NEW YORK (Reuters) - Gannett Co Inc (GCI.N), the largest U.S. newspaper publisher, reported stronger-than-expected quarterly results after slashing jobs to cut costs, sending its shares up 22 percent.
Even though revenue fell 18 percent as advertising sales slumped, Gannett posted a second-quarter profit of 46 cents a share excluding writedowns and layoff charges. That beat the average analyst forecast of 37 cents, according to Reuters Estimates.
Gannett, owner of USA Today, the largest U.S. newspaper by circulation, is navigating through an “unprecedented economic storm,” Chief Financial Officer Gracia Martore said in a statement.
The McLean, Virginia-based company is the first U.S. newspaper publisher to report its results this quarter.
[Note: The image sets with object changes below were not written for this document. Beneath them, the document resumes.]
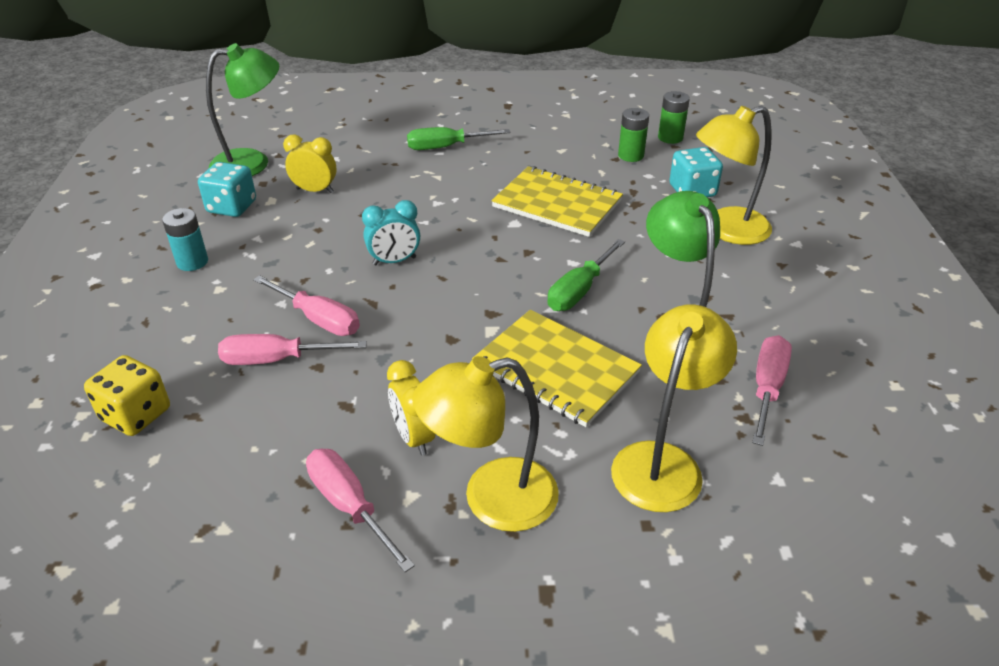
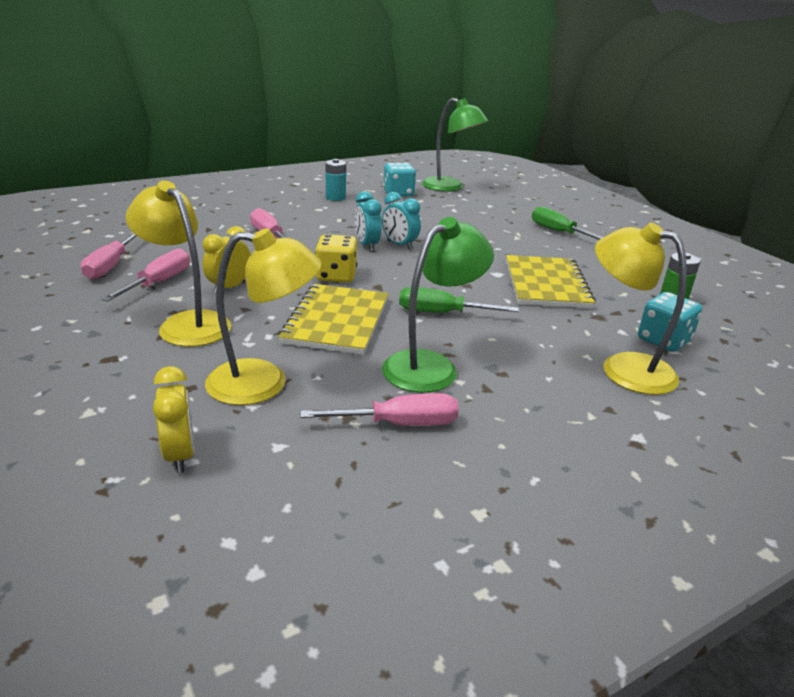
camera: 60 degrees right, 10 degrees down
(136, 414) = (200, 217): yellow dice -> yellow dice (336, 276)
(315, 190) = (445, 208): yellow clock -> yellow clock (180, 455)
(318, 319) = (317, 238): pink screwdriver -> pink screwdriver (111, 266)
(375, 286) = (367, 245): none -> turquoise clock
(670, 138) = (738, 315): green battery -> none

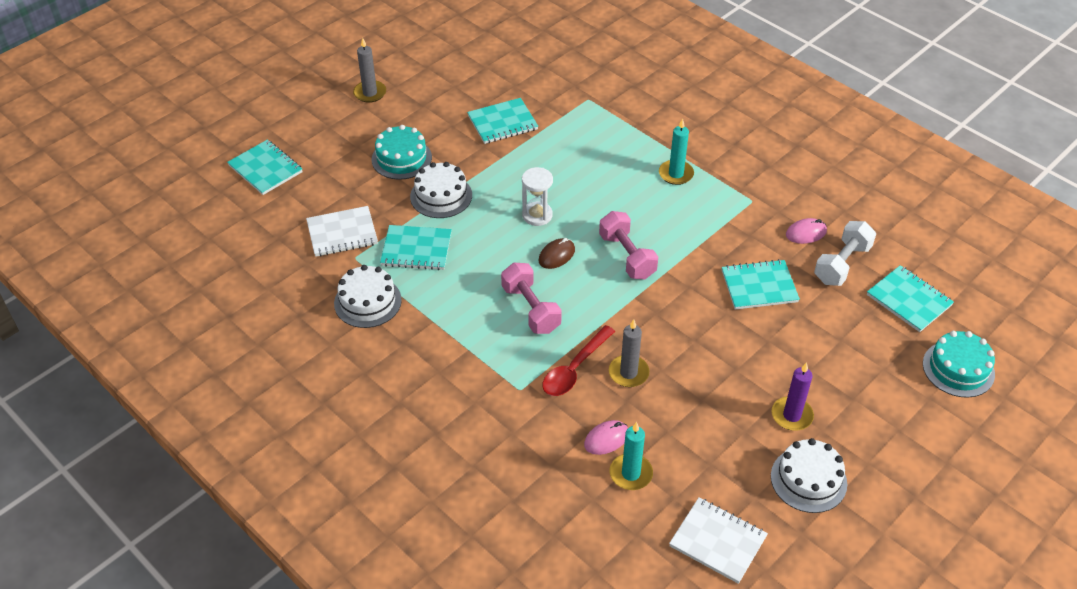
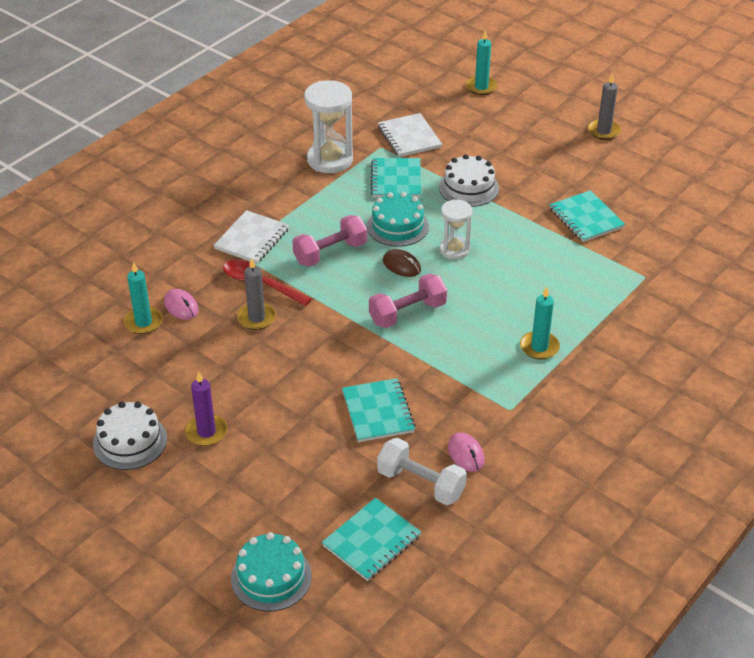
camera: 85 degrees right, 5 degrees down
(265, 169) = (481, 87): turquoise notebook -> turquoise candle
(367, 302) = (330, 159): white cake -> white hourglass
(401, 158) = (515, 159): turquoise cake -> turquoise cake (397, 226)
(718, 541) = (69, 377): white notebook -> white notebook (252, 239)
Next week New York Times Co (NYT.N), Media General Inc MEG.N and McClatchy Co MNI.N will provide their quarterly reports.
Gannett’s second-quarter revenue fell to $1.4 billion on a 32 percent drop in publishing ad revenue.
“Fundamentally, we don’t see a significant improvement in the tone of business,” Wachovia analyst John Janedis wrote in a research note.
Net income was $70.5 million, or 30 cents a share, compared with a loss of $2.29 billion, or $10.03 a share, a year earlier. Last year’s loss included a writedown and other charges. Operating profit per share a year ago was $1.04.
Since last year, several publishers have filed for bankruptcy and more are engaging in negotiations with their lenders to avoid defaulting on their debt.
Many media experts think Gannett will survive the twin threat of permanent advertising declines and the ill effects of the recession. Its debt position improved after exchanging some debt with bondholders.
Gannett’s debt was $3.5 billion as of the end of the second quarter, and it has extended the due dates for some of the debt to 2015 and 2016.
More importantly for media companies that depend on advertising, Chief Financial Officer Gracia Martore said advertising revenue, while still lower, was more stable in the past three months.
Still, Gannett is laying off about 1,400 workers this summer, following several thousand layoffs last year.
Chief Executive Craig Dubow is out on medical leave with back troubles, and Gannett is uncertain when he will return.
Classified ad revenue, traditionally the lifeblood of newspapers, fell nearly 45 percent in the second quarter, with job classifieds falling 62 percent.
Gannett shares rose 78 cents to $4.27 in morning trade on the New York Stock Exchange. Other newspaper publisher shares also rose. McClatchy was up 11 cents, or 26 percent, to 53 cents on the NYSE, and Lee Enterprises (LEE.N) was up 16 cents, or 29 percent, to 70 cents.